Por eso, lo que hoy se plantea desde el bando vencedor es la deslegitimación de la violencia terrorista, la violencia que los hoy vencidos han ejercido durante esta «guerra de los cincuenta años». Es decir, la mera deslegitimación de ETA. Envuelta, eso sí, en un discurso melifluo que, bajo la apariencia del buenismo y la compasión por los sufrientes, no hace sino ocultar el verdadero objetivo: la intangibilidad del actual sistema político. Y es que, como a nadie se le escapa, al deslegitimar únicamente la violencia ejercida contra el sistema, es decir, el terrorismo, lo que se está legitimando a contrario es el propio sistema. Y no estamos hablando de la democracia, sino del sistema constitucional vigente, porque, a diferencia de otros terrorismos, ETA luchaba contra el segundo, precisamente, en nombre de la primera. Es decir, en nombre de una democracia banal, corriente y moliente -el derecho a votar en un referéndum de autodeterminación-, no en nombre de un régimen totalitario, ni siquiera en defensa de otros modelos democráticos tan extravagantes como deseables, fueran éstos autogestionarios o populares.
Ésta es la razón por la que los abertzales desconfían de los nuevos planes educativos «para la paz»: de la mano de la deslegitimación de la violencia de ETA, y sólo de la de ETA, se legitima un modelo constitucional y, de paso, se deslegitima cualquier reivindicación nacional que discuta tal régimen y pretenda subvertirlo por medios no aceptados por el propio sistema, por muy democráticos o pacíficos que aquéllos sean. España prevalece.

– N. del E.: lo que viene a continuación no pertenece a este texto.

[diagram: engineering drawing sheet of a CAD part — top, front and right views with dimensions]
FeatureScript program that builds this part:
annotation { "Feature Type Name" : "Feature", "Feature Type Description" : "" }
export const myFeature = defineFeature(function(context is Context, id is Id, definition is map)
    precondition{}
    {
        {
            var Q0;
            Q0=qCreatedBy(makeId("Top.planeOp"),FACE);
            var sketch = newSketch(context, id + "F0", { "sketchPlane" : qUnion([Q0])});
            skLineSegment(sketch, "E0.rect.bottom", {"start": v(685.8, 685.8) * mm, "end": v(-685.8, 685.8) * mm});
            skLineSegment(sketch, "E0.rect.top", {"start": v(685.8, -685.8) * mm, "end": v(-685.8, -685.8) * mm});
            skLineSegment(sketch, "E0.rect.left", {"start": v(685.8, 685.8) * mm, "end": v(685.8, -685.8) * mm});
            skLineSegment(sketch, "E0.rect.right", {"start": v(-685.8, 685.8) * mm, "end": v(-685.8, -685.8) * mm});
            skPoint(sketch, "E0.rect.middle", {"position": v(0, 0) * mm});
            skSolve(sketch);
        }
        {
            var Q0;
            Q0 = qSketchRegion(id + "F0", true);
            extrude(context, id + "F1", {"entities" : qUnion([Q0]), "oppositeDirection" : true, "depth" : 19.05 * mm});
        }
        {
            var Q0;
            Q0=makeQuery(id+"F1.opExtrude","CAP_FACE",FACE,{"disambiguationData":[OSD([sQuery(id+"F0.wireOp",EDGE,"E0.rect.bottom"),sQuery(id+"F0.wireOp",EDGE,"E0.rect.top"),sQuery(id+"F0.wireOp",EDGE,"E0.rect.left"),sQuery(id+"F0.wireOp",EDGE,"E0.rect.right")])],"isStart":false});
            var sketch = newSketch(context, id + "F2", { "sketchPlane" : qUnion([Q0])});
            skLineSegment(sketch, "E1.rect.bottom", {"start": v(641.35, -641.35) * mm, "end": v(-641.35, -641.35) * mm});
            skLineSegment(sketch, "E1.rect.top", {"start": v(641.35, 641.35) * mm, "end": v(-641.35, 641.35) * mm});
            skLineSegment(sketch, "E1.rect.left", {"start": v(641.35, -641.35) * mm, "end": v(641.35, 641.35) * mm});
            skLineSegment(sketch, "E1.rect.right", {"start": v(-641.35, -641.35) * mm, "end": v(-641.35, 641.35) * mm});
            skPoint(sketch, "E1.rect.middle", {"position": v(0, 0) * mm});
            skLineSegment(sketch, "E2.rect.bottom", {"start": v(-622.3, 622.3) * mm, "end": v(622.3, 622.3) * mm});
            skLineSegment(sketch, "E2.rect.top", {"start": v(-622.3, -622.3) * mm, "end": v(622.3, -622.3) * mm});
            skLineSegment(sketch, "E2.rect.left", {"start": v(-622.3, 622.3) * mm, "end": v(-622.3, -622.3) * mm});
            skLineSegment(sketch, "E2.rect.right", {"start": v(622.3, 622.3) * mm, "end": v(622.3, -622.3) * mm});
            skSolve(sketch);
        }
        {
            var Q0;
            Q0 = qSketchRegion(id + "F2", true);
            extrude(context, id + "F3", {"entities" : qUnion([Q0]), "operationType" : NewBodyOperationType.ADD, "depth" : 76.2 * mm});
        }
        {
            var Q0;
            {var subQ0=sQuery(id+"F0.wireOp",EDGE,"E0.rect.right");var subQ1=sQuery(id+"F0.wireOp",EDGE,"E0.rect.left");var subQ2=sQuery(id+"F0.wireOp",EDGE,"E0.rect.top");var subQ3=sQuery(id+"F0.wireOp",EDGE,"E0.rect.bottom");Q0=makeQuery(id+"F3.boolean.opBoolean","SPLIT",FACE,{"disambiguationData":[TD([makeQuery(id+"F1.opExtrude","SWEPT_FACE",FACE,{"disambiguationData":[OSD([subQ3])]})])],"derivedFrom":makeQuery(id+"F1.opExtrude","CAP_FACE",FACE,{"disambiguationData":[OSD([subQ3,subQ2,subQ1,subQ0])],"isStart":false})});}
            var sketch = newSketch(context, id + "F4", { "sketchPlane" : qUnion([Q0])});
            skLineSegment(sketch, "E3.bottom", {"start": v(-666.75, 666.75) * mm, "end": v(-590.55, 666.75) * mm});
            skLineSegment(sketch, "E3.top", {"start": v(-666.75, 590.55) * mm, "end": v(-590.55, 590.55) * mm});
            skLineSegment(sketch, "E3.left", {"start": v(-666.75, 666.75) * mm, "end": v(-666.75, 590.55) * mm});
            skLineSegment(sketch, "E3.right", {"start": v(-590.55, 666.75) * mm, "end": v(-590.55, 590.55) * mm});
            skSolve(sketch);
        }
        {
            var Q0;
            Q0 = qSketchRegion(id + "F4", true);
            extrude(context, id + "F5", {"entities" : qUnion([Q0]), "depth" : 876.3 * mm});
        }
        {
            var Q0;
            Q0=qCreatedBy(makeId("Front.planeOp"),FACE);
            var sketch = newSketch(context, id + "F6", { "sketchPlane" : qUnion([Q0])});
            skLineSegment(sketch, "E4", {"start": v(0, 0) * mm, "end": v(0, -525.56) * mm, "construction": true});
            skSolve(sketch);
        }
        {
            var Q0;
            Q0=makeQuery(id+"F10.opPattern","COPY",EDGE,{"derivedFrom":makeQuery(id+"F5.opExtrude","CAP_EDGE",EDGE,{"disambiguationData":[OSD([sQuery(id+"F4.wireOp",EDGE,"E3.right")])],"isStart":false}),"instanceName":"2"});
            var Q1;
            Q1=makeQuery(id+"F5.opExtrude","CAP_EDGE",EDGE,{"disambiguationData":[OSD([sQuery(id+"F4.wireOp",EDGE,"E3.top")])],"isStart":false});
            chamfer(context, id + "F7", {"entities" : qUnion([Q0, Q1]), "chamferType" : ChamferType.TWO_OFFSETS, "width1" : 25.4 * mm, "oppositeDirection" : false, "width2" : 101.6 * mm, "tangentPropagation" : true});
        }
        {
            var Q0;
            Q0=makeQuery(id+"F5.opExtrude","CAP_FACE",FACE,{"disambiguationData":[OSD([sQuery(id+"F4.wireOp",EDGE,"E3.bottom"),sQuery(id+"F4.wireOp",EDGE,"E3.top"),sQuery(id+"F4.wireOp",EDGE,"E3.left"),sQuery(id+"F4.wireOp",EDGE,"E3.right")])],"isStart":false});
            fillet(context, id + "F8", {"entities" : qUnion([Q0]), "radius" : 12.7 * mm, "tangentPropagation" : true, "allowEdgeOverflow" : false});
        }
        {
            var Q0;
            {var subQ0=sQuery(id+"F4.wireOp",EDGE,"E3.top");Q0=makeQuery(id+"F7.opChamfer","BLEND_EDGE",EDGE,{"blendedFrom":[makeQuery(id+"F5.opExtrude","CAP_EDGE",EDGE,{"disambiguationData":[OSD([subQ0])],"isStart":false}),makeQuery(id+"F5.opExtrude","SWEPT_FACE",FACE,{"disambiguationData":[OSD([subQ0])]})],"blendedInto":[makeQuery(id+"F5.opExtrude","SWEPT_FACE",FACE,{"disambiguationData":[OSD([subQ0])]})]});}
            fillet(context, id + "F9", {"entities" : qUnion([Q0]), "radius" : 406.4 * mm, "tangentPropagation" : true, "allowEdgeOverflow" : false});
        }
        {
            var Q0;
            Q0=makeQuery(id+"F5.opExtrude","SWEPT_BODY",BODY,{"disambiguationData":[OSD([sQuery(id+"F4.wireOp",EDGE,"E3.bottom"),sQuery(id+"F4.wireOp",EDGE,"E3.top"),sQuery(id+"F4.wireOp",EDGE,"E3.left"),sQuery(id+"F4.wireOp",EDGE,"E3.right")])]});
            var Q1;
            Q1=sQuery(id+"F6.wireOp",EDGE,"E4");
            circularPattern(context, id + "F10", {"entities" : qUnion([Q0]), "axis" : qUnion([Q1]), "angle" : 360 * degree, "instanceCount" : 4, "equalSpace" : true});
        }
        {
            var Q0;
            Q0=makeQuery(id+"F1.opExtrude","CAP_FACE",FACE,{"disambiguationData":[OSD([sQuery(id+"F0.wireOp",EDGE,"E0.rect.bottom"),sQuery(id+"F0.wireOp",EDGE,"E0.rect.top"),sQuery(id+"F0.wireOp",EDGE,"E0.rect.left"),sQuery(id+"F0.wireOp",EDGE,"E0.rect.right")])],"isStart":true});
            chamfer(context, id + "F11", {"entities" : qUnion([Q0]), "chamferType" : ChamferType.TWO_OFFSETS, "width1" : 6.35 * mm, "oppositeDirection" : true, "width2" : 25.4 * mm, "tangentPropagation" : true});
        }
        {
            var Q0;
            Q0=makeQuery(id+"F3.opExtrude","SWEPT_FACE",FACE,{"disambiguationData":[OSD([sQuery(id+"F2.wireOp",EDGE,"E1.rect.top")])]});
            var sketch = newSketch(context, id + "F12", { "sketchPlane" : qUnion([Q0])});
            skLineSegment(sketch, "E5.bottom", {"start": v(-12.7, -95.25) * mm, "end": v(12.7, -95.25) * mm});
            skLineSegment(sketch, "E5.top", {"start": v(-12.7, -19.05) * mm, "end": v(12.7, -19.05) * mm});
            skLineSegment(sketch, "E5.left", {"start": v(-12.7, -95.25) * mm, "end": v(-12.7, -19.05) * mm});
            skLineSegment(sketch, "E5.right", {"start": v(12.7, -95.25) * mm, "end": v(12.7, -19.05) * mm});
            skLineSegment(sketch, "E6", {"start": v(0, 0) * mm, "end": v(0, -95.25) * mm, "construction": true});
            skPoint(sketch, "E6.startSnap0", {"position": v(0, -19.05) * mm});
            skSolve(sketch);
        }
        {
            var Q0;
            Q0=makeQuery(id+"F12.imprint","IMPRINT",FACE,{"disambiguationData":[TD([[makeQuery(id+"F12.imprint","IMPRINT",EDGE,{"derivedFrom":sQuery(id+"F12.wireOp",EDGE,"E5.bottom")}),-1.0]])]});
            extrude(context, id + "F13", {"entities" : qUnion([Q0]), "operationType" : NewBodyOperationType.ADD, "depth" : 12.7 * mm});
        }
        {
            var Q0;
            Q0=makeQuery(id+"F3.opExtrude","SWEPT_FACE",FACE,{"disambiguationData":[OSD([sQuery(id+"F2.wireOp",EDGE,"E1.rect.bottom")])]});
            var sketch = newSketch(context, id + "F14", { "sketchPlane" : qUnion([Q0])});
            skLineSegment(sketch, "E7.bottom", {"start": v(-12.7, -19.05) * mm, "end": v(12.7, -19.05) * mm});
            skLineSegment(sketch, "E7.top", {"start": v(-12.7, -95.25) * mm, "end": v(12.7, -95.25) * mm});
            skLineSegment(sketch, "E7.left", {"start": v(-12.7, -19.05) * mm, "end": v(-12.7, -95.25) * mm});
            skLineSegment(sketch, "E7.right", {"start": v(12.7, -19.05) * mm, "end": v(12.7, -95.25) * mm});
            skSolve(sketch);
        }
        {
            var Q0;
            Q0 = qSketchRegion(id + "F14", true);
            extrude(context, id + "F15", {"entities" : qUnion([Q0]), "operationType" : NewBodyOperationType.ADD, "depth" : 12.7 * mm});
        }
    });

No diré que es una idea determinada de España la que hay que deslegitimar en las escuelas. Que también. Basta con deslegitimar la injusticia y la opresión. Y legitimar la lucha activa por las libertades, recordando a los niños que, como no se trata de ganar a toda costa, vulnerando sin justificación las mismas libertades que se trata de obtener, sólo se debe echar mano de «los esteroides» en última instancia, cuando, ante el despliegue muscular del opresor, al débil sólo le queda luchar por la supervivencia. Y que, incluso entonces, la inteligencia es mejor arma que el músculo dopado. También hay que enseñar en la escuela que la violencia tiene su propio código ético, y que no vale cualquier violencia para conseguir cualquier objetivo, y también que la decisión sobre el hipotético uso de la violencia, por ser tan grave, debe revisarse continuamente y medir sus efectos sin autocomplacencia. Debe enseñarse, finalmente, que hay que asumir siempre las consecuencias de los actos y que, sin abjurar ni tener que arrepentirse de lo hecho, se debe lamentar el sufrimiento producido en el prójimo, porque todas las personas sobre las que se ha ejercido violencia merecen un respeto y un reconocimiento. No para que la violencia desaparezca de nuestras vidas, porque nunca lo hará, sino para que la convivencia sea lo más feliz y justa posible, no celestial ni beatífica, simplemente humana.
Me temo que los vencedores en esta guerra, como todos los vencedores en las guerras de España, no están pensando en todo eso cuando pretenden que en nuestras escuelas «se deslegitime el terrorismo». Ahí sí que veo esteroides, esteroides anabolizantes. Es decir, testosterona, aunque con excipiente edulcorado.